> [TASK REQUIREMENTS]: Records follow. Copy every line with "check".

> [EXERCISE DATA]:

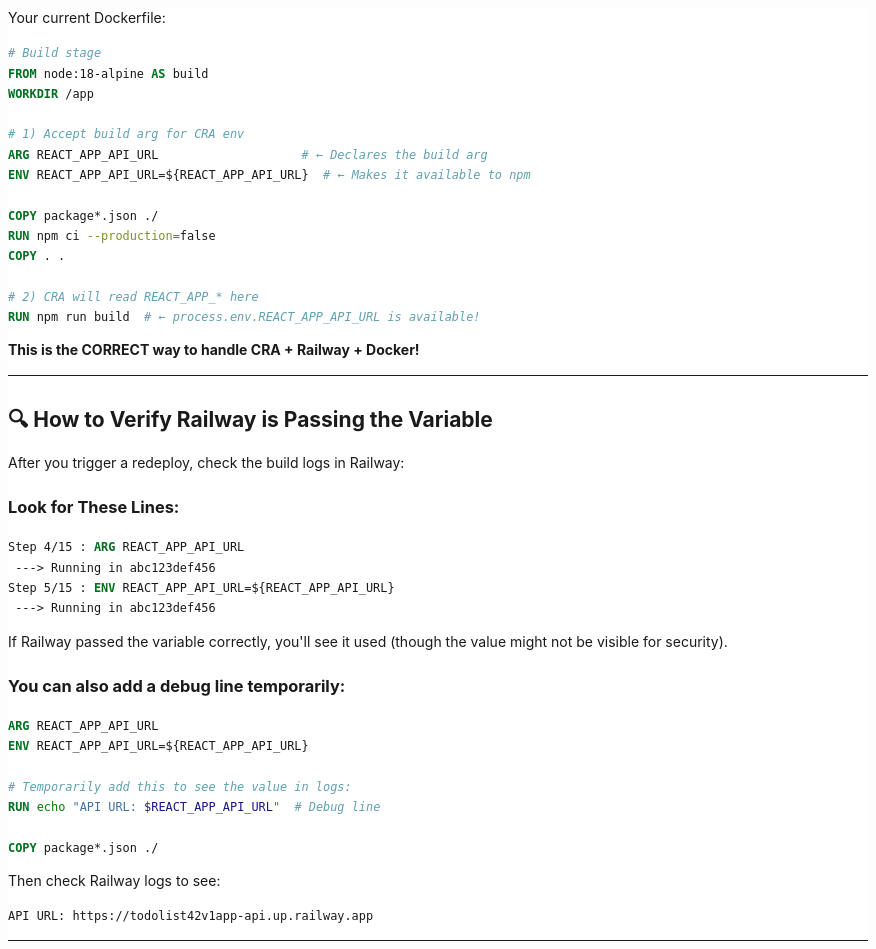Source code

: Your current Dockerfile:

```dockerfile
# Build stage
FROM node:18-alpine AS build
WORKDIR /app

# 1) Accept build arg for CRA env
ARG REACT_APP_API_URL                    # ← Declares the build arg
ENV REACT_APP_API_URL=${REACT_APP_API_URL}  # ← Makes it available to npm

COPY package*.json ./
RUN npm ci --production=false
COPY . .

# 2) CRA will read REACT_APP_* here
RUN npm run build  # ← process.env.REACT_APP_API_URL is available!
```

**This is the CORRECT way to handle CRA + Railway + Docker!**

---

## 🔍 How to Verify Railway is Passing the Variable

After you trigger a redeploy, check the build logs in Railway:

### Look for These Lines:

```dockerfile
Step 4/15 : ARG REACT_APP_API_URL
 ---> Running in abc123def456
Step 5/15 : ENV REACT_APP_API_URL=${REACT_APP_API_URL}
 ---> Running in abc123def456
```

If Railway passed the variable correctly, you'll see it used (though the value might not be visible for security).

### You can also add a debug line temporarily:

```dockerfile
ARG REACT_APP_API_URL
ENV REACT_APP_API_URL=${REACT_APP_API_URL}

# Temporarily add this to see the value in logs:
RUN echo "API URL: $REACT_APP_API_URL"  # Debug line

COPY package*.json ./
```

Then check Railway logs to see:
```
API URL: https://todolist42v1app-api.up.railway.app
```

---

> [TASK OUTPUT]:
After you trigger a redeploy, check the build logs in Railway:
Then check Railway logs to see:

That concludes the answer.